WHAT YOU ARE ASKED TO DO: Once you find the line with "FIG. 12. Adiabatic" in the entries below, print it and each line after it up to and including the line with "Table 1. The", exactly, without pictures.

EXTRACTED RECORDS:
★ ★ ★ ★ ★

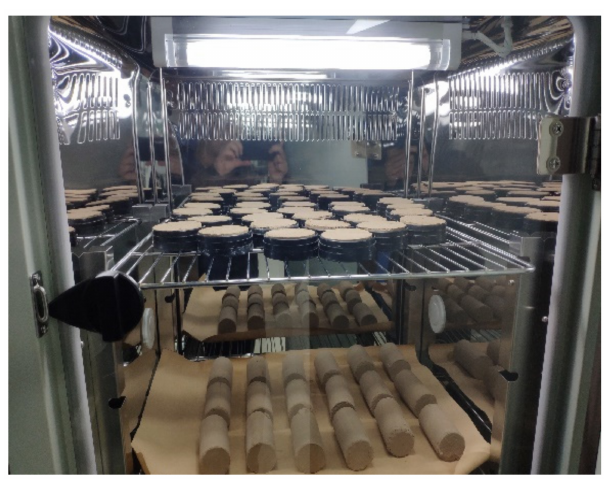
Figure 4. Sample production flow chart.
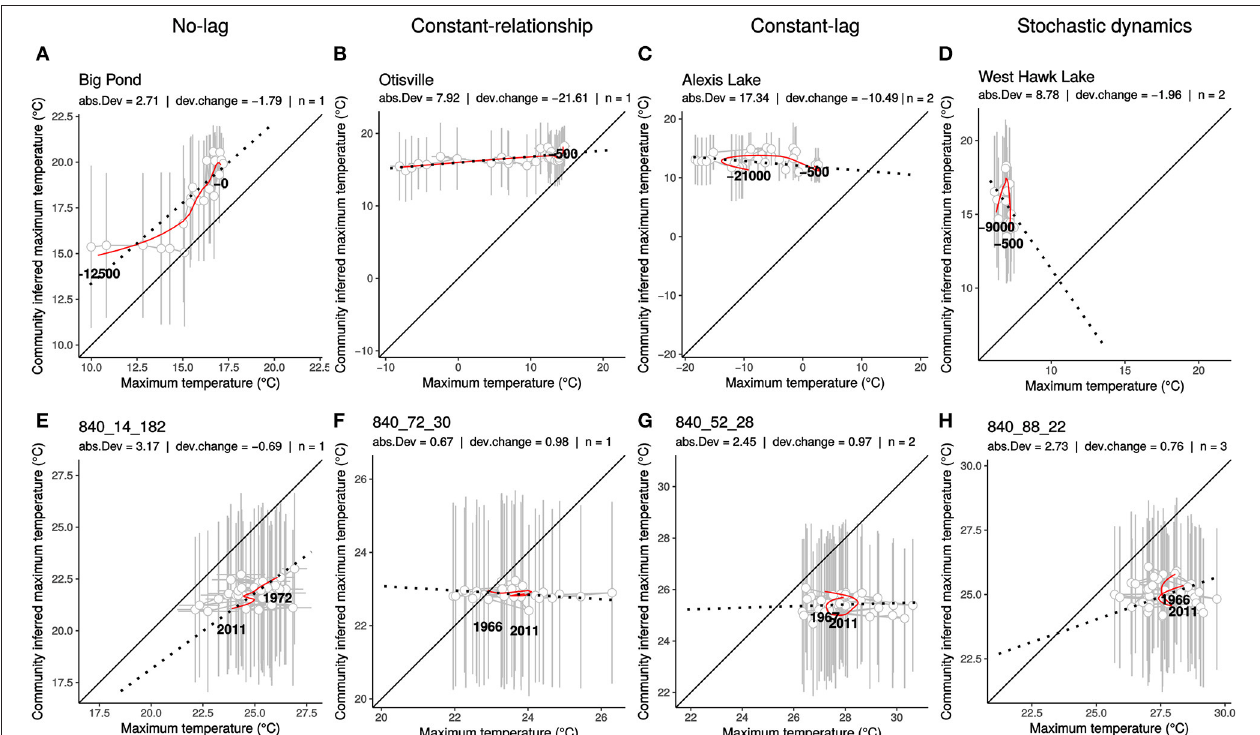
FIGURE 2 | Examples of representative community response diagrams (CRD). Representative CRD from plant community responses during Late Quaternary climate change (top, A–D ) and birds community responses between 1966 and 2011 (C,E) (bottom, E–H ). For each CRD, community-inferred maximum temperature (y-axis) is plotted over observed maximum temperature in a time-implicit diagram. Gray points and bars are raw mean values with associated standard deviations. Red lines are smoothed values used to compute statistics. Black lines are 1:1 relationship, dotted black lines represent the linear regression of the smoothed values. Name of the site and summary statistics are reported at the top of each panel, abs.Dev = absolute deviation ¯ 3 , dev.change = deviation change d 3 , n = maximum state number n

★ ★ ★ ★ ★

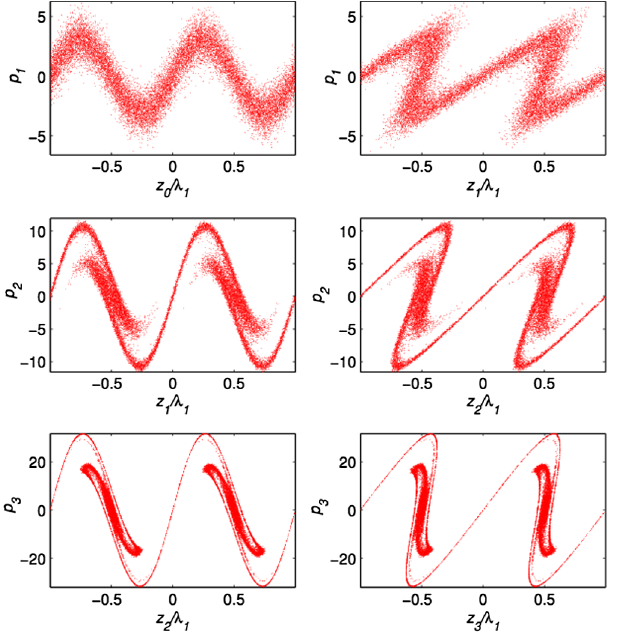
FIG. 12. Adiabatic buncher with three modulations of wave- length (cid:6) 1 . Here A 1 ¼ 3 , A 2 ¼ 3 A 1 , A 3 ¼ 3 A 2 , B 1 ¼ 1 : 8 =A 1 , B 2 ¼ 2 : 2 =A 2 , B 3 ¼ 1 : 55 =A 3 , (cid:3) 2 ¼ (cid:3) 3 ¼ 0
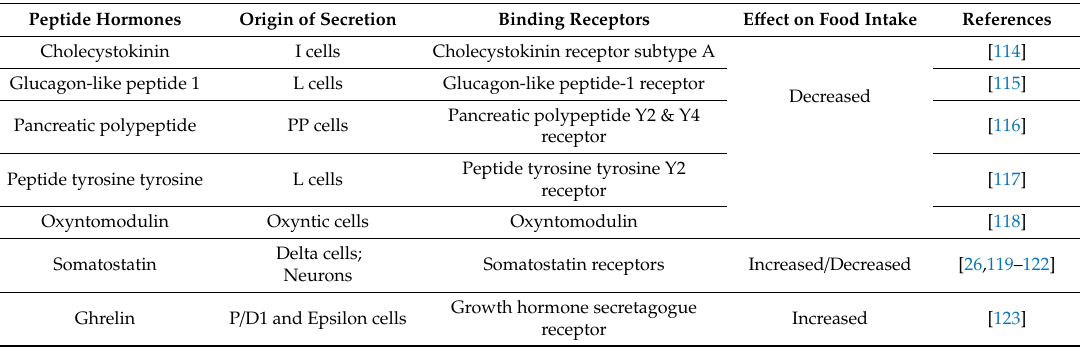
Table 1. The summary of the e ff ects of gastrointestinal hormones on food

★ ★ ★ ★ ★

EXERCISE RESPONSE:
FIG. 12. Adiabatic buncher with three modulations of wave- length (cid:6) 1 . Here A 1 ¼ 3 , A 2 ¼ 3 A 1 , A 3 ¼ 3 A 2 , B 1 ¼ 1 : 8 =A 1 , B 2 ¼ 2 : 2 =A 2 , B 3 ¼ 1 : 55 =A 3 , (cid:3) 2 ¼ (cid:3) 3 ¼ 0
Table 1. The summary of the e ff ects of gastrointestinal hormones on food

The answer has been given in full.